Oil and gas versus climate change

Last week's announcement major oil and gas exploration is planned for the Great Southern Basin would have been received very differently by different people.

For many, including those who participated in or encouraged last month's climate change strike by school pupils, the news of Austrian oil giant OMV unveiling one of the most ambitious gas and oil drilling programmes proposed in New Zealand would have seemed like a late April Fool's Day joke.

They may have asked how, if climate change is rapidly contributing to the end of the world, such a thing could still be considered appropriate. To others, news of a major international company investing significant sums to find whether true riches lie beneath the waters off the Dunedin coastline would have been enthusiastically received.

It isn't fair to say the first group wants no economic development. Nor is it fair to say the second group doesn't care about climate change. It does seem fair to suggest many New Zealanders are interpreting the climate change conversation in very different ways.

As much as many believe otherwise, the issue is still confusing.

Another hot summer has ended while significant weather events appear to be landing more frequently than before. Sea levels are being measured and are rising, though not at a level yet discernible to most people's own eyes.

Most agree something is happening and our polluting ways, coupled with the overwhelming advice from the experts in this field, make a convincing case that we are to be the cause of an upcoming catastrophe.
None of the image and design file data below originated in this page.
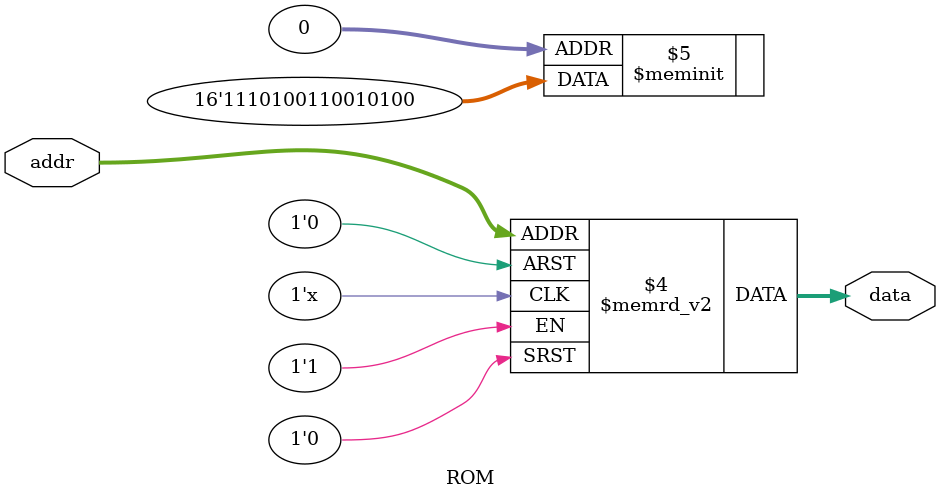
<source format=sv>
/* Example ROM that implemnets a full adder */
module ROM (
    input  logic [2:0] addr,    // {a, b, cin}
    output logic [1:0] data     // {cout, sum}
);
    always_comb begin
        case (addr)
            3'b000: data = 2'b00; // 0 + 0 + 0 = 00
            3'b001: data = 2'b01; // 0 + 0 + 1 = 01
            3'b010: data = 2'b01; // 0 + 1 + 0 = 01
            3'b011: data = 2'b10; // 0 + 1 + 1 = 10
            3'b100: data = 2'b01; // 1 + 0 + 0 = 01
            3'b101: data = 2'b10; // 1 + 0 + 1 = 10
            3'b110: data = 2'b10; // 1 + 1 + 0 = 10
            3'b111: data = 2'b11; // 1 + 1 + 1 = 11
            default: data = 2'b00;
        endcase
    end
endmodule
</source>
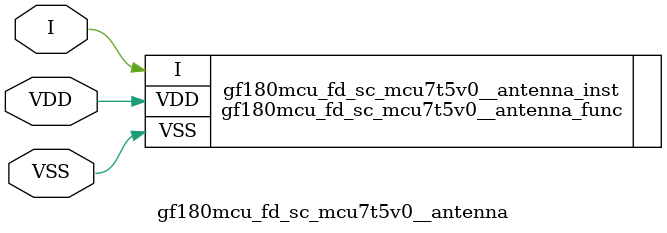
<source format=v>

module gf180mcu_fd_sc_mcu7t5v0__antenna( I, VDD, VSS );
input I;
inout VDD, VSS;

   `ifdef FUNCTIONAL  //  functional //

	gf180mcu_fd_sc_mcu7t5v0__antenna_func gf180mcu_fd_sc_mcu7t5v0__antenna_behav_inst(.I(I),.VDD(VDD),.VSS(VSS));

   `else

	gf180mcu_fd_sc_mcu7t5v0__antenna_func gf180mcu_fd_sc_mcu7t5v0__antenna_inst(.I(I),.VDD(VDD),.VSS(VSS));

	// spec_gates_begin


	// spec_gates_end



   specify

	// specify_block_begin

	// specify_block_end

   endspecify

   `endif

endmodule

</source>
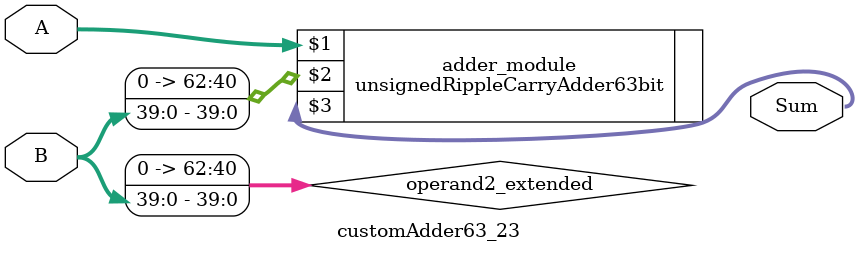
<source format=v>
module customAdder63_23(
                        input [62 : 0] A,
                        input [39 : 0] B,
                        
                        output [63 : 0] Sum
                );

        wire [62 : 0] operand2_extended;
        
        assign operand2_extended =  {23'b0, B};
        
        unsignedRippleCarryAdder63bit adder_module(
            A,
            operand2_extended,
            Sum
        );
        
        endmodule
        
</source>
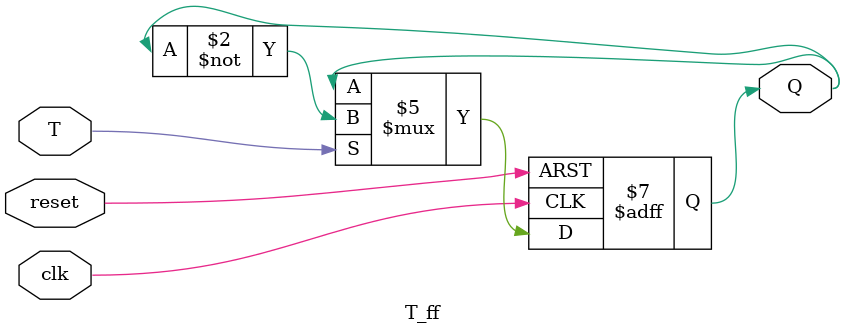
<source format=v>

module T_ff(input T,clk,reset, output reg Q);

initial Q=0; 
  always@(posedge clk or posedge reset)
  
   if(reset) begin
   Q<=0;
   end
	else begin
	if(T) begin
	   Q<=~Q;
	   end
	else begin
	   Q<=Q; 
	   end
	end	
endmodule 	 

</source>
The Government certainly believes the evidence is conclusive and has ensured its policies reflect that - including the cancelling of future oil and gas exploration at a cost of, according to detractors, tens of billions of dollars.

Electric cars are grabbing an ever larger slice of market share but they are still cars, made of steel, plastic, rubber and more. They are still made offshore and shipped here on polluting cargo vessels.

The rush to build wind farms appears to have subsided while the base-load provisions offered by fossil fuel power plants remain essential and, as yet, irreplaceable. Gas still heats the hot water of hundreds of thousands of Kiwi homes.

Our dairy sector continues to be maligned by many appalled by cows' methane emissions, and by other environmental impacts caused, at least in part, by the farming sector. Meanwhile, the country's biggest industry, tourism, continues with far less critique as millions of visitors are transported to our shores on oil-burning aircraft and ships, before exploring our nation in oil-burning vehicles.

The plastic bag campaign has terminated the use of many plastic bags in our supermarkets, though copious amounts of plastic are still being used, seemingly without a suitable alternative on the horizon.

Bike lanes are funded and promoted but car sales keep climbing while Green Party co-leader James Shaw flies around the world - at an extent which outstrips most of his colleagues - because, he says, the travel is essential for his job.

Confusion, contradictions and complications abound on this topic and the divide between those who are ''all in'' on climate change, and those who are yet to be convinced, is still broad.

It isn't that there is a simple answer to any of this. The problem is that there are too many potential answers, and many seem unsure who to believe, who to follow. And, while they consider, they want reassurance the economy will remain buoyant.

Protests against oil and gas exploration are natural and healthy. But if the time has really come to move to a war-footing against climate change, we first need to be very clear about what the enemy is. For many New Zealanders, this country's meagre fossil fuel consumption is unlikely to be considered the priority.